▶ [EXERCISE INSTRUCTIONS] In the data below, the answer is the run of lines from the line containing "of human urothelial" through the line containing "photomicrograph of neoplastic", both included; print it exactly and nothing else.

▶ [EXTRACTED INFORMATION]
****************
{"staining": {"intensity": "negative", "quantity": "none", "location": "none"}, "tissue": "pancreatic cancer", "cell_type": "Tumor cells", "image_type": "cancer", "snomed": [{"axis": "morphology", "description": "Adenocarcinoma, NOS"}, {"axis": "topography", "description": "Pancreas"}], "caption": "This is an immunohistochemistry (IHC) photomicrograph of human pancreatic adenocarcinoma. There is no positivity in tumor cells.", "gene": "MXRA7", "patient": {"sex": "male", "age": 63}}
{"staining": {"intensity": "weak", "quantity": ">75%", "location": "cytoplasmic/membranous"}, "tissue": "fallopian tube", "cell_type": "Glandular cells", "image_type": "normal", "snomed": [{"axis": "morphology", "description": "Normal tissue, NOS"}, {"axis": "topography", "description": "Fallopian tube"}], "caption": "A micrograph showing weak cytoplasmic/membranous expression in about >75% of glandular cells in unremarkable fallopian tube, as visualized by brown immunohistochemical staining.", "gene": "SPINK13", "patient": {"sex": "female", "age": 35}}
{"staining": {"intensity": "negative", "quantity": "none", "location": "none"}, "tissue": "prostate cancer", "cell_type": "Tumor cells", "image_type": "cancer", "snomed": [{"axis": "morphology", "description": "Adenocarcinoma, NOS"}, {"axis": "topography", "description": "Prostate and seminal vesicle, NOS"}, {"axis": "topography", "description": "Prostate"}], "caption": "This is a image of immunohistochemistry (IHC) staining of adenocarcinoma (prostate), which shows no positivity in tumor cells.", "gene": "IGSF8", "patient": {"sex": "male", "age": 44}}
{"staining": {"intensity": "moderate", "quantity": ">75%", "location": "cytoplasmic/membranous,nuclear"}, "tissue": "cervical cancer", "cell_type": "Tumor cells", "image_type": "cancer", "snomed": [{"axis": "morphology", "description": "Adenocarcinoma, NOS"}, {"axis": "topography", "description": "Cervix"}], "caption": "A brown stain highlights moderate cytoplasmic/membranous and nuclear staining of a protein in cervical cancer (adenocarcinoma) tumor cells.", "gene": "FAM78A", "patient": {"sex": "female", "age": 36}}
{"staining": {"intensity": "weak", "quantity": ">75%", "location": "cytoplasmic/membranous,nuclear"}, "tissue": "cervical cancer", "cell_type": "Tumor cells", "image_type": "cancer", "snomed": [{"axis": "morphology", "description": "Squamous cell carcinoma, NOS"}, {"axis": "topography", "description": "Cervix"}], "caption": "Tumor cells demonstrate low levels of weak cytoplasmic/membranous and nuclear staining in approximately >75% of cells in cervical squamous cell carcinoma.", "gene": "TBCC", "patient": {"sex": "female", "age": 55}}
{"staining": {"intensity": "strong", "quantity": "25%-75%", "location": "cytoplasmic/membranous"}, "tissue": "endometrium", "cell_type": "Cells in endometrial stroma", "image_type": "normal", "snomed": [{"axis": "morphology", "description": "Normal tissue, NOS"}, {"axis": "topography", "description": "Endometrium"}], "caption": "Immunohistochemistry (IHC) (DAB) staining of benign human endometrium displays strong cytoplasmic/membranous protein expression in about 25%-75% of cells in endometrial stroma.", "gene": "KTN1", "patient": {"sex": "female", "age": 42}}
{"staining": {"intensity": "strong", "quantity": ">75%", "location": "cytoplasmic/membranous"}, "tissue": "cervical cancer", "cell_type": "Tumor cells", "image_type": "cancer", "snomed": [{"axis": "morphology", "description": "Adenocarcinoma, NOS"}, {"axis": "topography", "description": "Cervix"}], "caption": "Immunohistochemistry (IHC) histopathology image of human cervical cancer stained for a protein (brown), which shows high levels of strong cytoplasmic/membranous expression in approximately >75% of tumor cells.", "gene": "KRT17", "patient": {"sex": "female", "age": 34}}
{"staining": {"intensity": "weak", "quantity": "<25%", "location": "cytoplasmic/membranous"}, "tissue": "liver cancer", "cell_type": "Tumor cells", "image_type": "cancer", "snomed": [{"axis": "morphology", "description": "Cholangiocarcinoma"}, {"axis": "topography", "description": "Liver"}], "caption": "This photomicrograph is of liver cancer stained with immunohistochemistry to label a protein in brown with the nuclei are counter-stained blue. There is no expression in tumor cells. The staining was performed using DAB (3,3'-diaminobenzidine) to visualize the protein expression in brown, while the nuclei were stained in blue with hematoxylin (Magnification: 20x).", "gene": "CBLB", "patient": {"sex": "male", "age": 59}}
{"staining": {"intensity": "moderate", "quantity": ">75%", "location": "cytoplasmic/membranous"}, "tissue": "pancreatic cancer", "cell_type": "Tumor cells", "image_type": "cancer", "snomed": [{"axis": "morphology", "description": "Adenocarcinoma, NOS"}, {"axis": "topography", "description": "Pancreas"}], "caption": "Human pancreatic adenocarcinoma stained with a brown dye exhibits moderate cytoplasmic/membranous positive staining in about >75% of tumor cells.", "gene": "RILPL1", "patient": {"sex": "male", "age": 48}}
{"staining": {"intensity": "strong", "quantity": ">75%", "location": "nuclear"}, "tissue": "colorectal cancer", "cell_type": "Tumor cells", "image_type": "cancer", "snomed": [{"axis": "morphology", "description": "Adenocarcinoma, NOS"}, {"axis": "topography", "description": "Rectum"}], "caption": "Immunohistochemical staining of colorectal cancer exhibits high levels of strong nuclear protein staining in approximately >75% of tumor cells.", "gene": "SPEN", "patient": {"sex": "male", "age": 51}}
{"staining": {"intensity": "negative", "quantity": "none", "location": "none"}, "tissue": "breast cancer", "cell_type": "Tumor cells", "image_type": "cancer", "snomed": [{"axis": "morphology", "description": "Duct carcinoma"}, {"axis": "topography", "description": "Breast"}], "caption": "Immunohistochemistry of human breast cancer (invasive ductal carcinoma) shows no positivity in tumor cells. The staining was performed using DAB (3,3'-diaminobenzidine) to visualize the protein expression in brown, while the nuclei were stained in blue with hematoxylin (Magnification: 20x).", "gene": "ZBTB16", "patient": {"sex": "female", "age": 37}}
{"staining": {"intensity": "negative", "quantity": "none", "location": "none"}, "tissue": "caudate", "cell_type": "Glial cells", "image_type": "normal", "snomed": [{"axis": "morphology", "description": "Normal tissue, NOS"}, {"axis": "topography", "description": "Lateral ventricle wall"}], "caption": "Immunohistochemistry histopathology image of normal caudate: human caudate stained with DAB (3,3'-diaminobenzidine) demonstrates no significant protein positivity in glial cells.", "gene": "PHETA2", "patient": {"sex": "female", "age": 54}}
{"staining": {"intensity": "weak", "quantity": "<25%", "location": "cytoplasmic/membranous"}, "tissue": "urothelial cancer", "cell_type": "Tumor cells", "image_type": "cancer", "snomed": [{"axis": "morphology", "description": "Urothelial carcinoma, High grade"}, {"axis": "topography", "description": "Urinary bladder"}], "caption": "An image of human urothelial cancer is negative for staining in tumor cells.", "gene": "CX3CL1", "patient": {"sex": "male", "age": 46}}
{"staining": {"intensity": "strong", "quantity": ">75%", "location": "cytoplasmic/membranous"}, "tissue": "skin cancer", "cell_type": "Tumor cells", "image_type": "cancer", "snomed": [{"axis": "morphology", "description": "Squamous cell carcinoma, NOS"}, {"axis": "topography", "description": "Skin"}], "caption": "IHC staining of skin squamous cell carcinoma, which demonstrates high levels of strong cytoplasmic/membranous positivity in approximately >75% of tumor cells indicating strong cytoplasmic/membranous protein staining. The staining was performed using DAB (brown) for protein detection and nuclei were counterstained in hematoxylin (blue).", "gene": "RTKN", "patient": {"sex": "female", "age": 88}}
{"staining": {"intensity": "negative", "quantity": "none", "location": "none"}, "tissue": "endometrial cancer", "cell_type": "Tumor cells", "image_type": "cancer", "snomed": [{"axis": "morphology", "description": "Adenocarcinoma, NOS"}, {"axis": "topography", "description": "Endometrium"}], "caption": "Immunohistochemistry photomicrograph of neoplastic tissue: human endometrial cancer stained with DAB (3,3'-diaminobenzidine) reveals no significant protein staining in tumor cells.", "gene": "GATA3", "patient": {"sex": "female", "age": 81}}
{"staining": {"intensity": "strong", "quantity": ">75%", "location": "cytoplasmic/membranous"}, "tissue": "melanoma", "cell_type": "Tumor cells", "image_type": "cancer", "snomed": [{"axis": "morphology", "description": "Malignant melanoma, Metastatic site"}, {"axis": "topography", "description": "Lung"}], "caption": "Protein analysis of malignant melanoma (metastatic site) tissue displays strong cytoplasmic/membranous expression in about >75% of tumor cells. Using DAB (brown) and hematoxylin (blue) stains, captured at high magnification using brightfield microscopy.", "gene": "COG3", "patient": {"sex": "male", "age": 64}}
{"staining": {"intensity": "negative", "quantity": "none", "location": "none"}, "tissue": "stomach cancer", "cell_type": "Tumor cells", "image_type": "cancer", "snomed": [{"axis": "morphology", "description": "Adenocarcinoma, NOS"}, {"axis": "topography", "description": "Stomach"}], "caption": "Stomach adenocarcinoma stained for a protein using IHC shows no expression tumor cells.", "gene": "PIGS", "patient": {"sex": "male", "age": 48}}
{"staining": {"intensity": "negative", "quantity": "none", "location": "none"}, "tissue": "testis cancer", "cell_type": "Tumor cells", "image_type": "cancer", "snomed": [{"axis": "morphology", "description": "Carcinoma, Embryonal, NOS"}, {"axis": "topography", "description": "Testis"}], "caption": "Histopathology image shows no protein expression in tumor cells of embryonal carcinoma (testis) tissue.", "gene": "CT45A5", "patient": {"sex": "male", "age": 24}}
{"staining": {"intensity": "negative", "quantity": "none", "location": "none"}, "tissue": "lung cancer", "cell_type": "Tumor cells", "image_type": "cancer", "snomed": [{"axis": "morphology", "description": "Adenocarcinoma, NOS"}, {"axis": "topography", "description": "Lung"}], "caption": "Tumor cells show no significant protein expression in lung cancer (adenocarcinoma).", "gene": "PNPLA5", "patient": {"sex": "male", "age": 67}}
****************
▶ [ANSWER TO THE PROBLEM]
{"staining": {"intensity": "weak", "quantity": "<25%", "location": "cytoplasmic/membranous"}, "tissue": "urothelial cancer", "cell_type": "Tumor cells", "image_type": "cancer", "snomed": [{"axis": "morphology", "description": "Urothelial carcinoma, High grade"}, {"axis": "topography", "description": "Urinary bladder"}], "caption": "An image of human urothelial cancer is negative for staining in tumor cells.", "gene": "CX3CL1", "patient": {"sex": "male", "age": 46}}
{"staining": {"intensity": "strong", "quantity": ">75%", "location": "cytoplasmic/membranous"}, "tissue": "skin cancer", "cell_type": "Tumor cells", "image_type": "cancer", "snomed": [{"axis": "morphology", "description": "Squamous cell carcinoma, NOS"}, {"axis": "topography", "description": "Skin"}], "caption": "IHC staining of skin squamous cell carcinoma, which demonstrates high levels of strong cytoplasmic/membranous positivity in approximately >75% of tumor cells indicating strong cytoplasmic/membranous protein staining. The staining was performed using DAB (brown) for protein detection and nuclei were counterstained in hematoxylin (blue).", "gene": "RTKN", "patient": {"sex": "female", "age": 88}}
{"staining": {"intensity": "negative", "quantity": "none", "location": "none"}, "tissue": "endometrial cancer", "cell_type": "Tumor cells", "image_type": "cancer", "snomed": [{"axis": "morphology", "description": "Adenocarcinoma, NOS"}, {"axis": "topography", "description": "Endometrium"}], "caption": "Immunohistochemistry photomicrograph of neoplastic tissue: human endometrial cancer stained with DAB (3,3'-diaminobenzidine) reveals no significant protein staining in tumor cells.", "gene": "GATA3", "patient": {"sex": "female", "age": 81}}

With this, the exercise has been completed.